- **СПИСОК ЗАДАНИЙ**:
(1) Повторите без изменений отрывок исходного текста от «Но будем спокойны, корабли» до «которых доходят волны.» включительно.
(2) Продолжите исходный текст, начав сразу после его последнего предложения.

- **ИСХОДНЫЙ ТЕКСТ**:

»»

У этого человека, Треплева, не убит отец, у него как будто нет отца, он как бы родился случайно. Родившись, он закричал, вероятно, как все кричат, но никто ему не улыбнулся. Он человек, который будет отдан на растерзание худшему, но умелому писателю.
А на озере он строит бедный сарай, и там женщина, любимая, но слепая, рассказывает о гибели всего живого.
А дело простое.
У поэта Николая Асеева есть печальные строки:
Чайки кричали: «Чьи вы», «Чьи вы»,
Мы отвечали: «Ничьи».
Горький привез Толстому молодого Бальмонта. Толстой слушал, он поверил очень тогда любимому Горькому. Толстой хотел, чтоб ему нравился Бальмонт, – рассказывал Горький. Но Толстой говорил, «аромат солнца» – какая глупость.
Здесь встретились два поколения.
Толстой жил тогда среди хорошего леса у подножия сильно раненной горы, которая приносила к дому камни, как будто дом ей уже надоел.
А внизу, у моря, в небогатой даче, жил приехавший Чехов. Его многие любили, особенно приезжие женщины, их звали «чеховки», перефразируя слово «антоновки».
Чехов и Толстой – они перебирали звенья понимания в цепи жизни. В великих цепях, сделанных из разноколючих правд.
Проходит немного столетий – и прошлое становится понятным, и можно наступить на него, на колючую ступень к завтрашнему дню.
То, что было невозможно, становится детскими игрушками, самое страшное становится бытовой шуткой.
Но будем спокойны, корабли Колумба дошли до земли с попутным ветром и вернулись тоже с попутным ветром, хотя это уже непонятно.
Непонятны два попутных ветра туда и обратно; непонятно, как об этом узнал Колумб. А он знал. Знал дорогу и ветры. Дорогу туда и обратно.
Я слово позабыл, что я хотел сказать,
Слепая ласточка в чертог теней вернется.
Стихи эти громко читал в Доме искусств Осип Мандельштам.
Как многие поэты, он мыслил стихами произнесенными.
Он смотрел, могут ли они выжить уже сказанными.
Стихи Некрасова. Их читали над гробом Достоевского. И толпа спорила, кто лучше и можно ли говорить равно о Пушкине и Некрасове. Могут ли дышать одним воздухом эти ласточки разных слоев поэзии.
Но все возможно, как возможны леса.
Как возможен город, построенный на берегу Финского залива, на слишком плоском берегу.
Воля человека кладет камни около корней деревьев, до которых доходят волны.
И строится город, к нему приходят волны.

««

Сохранённые записи
»»

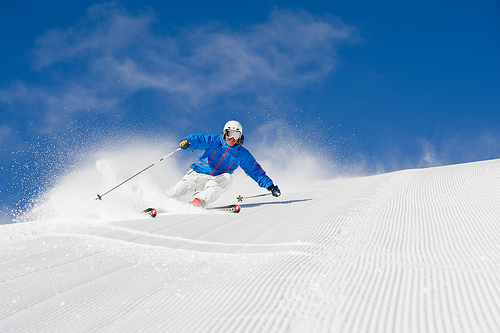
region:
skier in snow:
[124, 121, 278, 219]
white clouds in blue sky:
[331, 65, 403, 106]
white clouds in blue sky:
[387, 61, 454, 125]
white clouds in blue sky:
[270, 29, 330, 83]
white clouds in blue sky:
[140, 43, 204, 87]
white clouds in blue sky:
[227, 11, 292, 66]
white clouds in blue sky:
[94, 56, 136, 101]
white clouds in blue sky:
[4, 71, 71, 109]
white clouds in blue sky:
[45, 129, 107, 176]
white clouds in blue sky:
[72, 33, 150, 98]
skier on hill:
[107, 118, 291, 225]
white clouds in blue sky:
[15, 29, 63, 76]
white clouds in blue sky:
[355, 51, 417, 85]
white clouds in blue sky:
[275, 43, 300, 73]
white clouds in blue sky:
[174, 49, 224, 96]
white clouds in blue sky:
[81, 65, 115, 99]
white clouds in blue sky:
[130, 21, 182, 65]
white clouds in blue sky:
[54, 45, 104, 100]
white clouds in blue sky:
[32, 79, 64, 130]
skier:
[134, 103, 311, 253]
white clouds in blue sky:
[364, 61, 426, 111]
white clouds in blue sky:
[318, 29, 359, 80]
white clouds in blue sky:
[272, 86, 326, 144]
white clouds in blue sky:
[352, 23, 432, 100]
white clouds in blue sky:
[402, 15, 479, 79]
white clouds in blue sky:
[265, 29, 363, 110]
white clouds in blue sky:
[172, 35, 230, 80]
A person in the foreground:
[86, 110, 291, 236]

««

- **ОЖИДАЕМЫЕ ОТВЕТЫ**:
(1)
Но будем спокойны, корабли Колумба дошли до земли с попутным ветром и вернулись тоже с попутным ветром, хотя это уже непонятно.
Непонятны два попутных ветра туда и обратно; непонятно, как об этом узнал Колумб. А он знал. Знал дорогу и ветры. Дорогу туда и обратно.
Я слово позабыл, что я хотел сказать,
Слепая ласточка в чертог теней вернется.
Стихи эти громко читал в Доме искусств Осип Мандельштам.
Как многие поэты, он мыслил стихами произнесенными.
Он смотрел, могут ли они выжить уже сказанными.
Стихи Некрасова. Их читали над гробом Достоевского. И толпа спорила, кто лучше и можно ли говорить равно о Пушкине и Некрасове. Могут ли дышать одним воздухом эти ласточки разных слоев поэзии.
Но все возможно, как возможны леса.
Как возможен город, построенный на берегу Финского залива, на слишком плоском берегу.
Воля человека кладет камни около корней деревьев, до которых доходят волны.

(2)
Вылезают волны, почти со свистящим ропотом, они шумят, «как челобитчик у дверей ему не внемлющих судей».
Стоит Медный всадник в этом городе. Хвост у коня прикасается к изгибам тела змеи, но он не прикован.
Размах мысли, проверка мысли держит медный, проверенный шаг художника.
Роман может быть хитроумно написан, но самое важное в нем то, что читатель сам найдет и откроет.
Вот что создает иллюзию реального существования выдуманных героев.
В «Короле Лире» Шекспира есть слуга короля, шут, он в конце трагедии исчезает, и исчезает не случайно. Скорее всего потому, что в труппе Шекспира было меньше людей, чем тех вымышленных фамилий, которые потом исчезают, забываются. Один человек играет две-три роли, ролей много, людей мало.
Человек, которым мы заинтересовались и который нам казался самым важным, он как бы исчезает, нам это исчезновение не дает покоя.
Когда король Лир ослабевает и лишается свиты рыцарей, то их как будто и не было, они как будто идут в сокращение штатов, приказали сократить – и вот кто-то выпал. Но у короля Лира есть шут. Когда «Короля Лира» ставил Григорий Козинцев в кино, он человека, шута, который говорит, переделал в человека, который поет. И заказал музыку большому композитору.
В искусстве есть свои заповеди блаженства.
У Диккенса самое важное – не главный герой, а люди-подсвечники, люди, «обслуживающие» главных героев. Как будто ничего не значащие, но они удивляют нас своим приходом, и мы на них смотрим с благодарностью.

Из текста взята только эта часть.